• **WORK ITEM**
If a line in the entries includes "math", show that line.

BEGIN GIVEN DATA

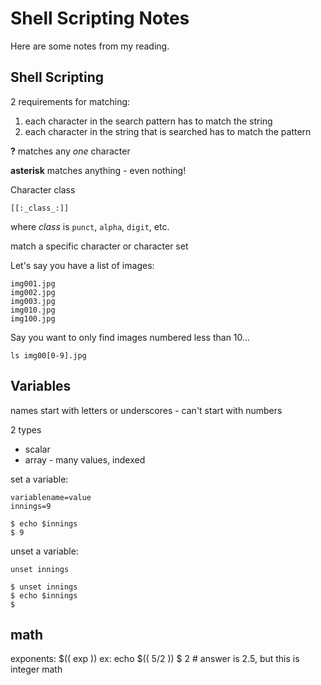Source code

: # Shell Scripting Notes

Here are some notes from my reading.

## Shell Scripting

2 requirements for matching:

1. each character in the search pattern has to match the string
2. each character in the string that is searched has to match the pattern

**?** matches any _one_ character    

**asterisk** matches anything - even nothing!

Character class

	[[:_class_:]]

where _class_ is `punct`, `alpha`, `digit`, etc.

match a specific character or character set

Let's say you have a list of images:

	img001.jpg
	img002.jpg
	img003.jpg
	img010.jpg
	img100.jpg

Say you want to only find images numbered less than 10...

	ls img00[0-9].jpg
## Variables

names start with letters or underscores - can't start with numbers

2 types

* scalar
* array - many values, indexed

set a variable:

	variablename=value
	innings=9
	
	$ echo $innings
	$ 9
	
unset a variable:

	unset innings
	
	$ unset innings
	$ echo $innings
	$

## math

exponents: $(( exp ))
	ex: echo $(( 5/2 ))
	$ 2 # answer is 2.5, but this is integer math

END GIVEN DATA

• **YOUR SOLUTION**
## math
	$ 2 # answer is 2.5, but this is integer math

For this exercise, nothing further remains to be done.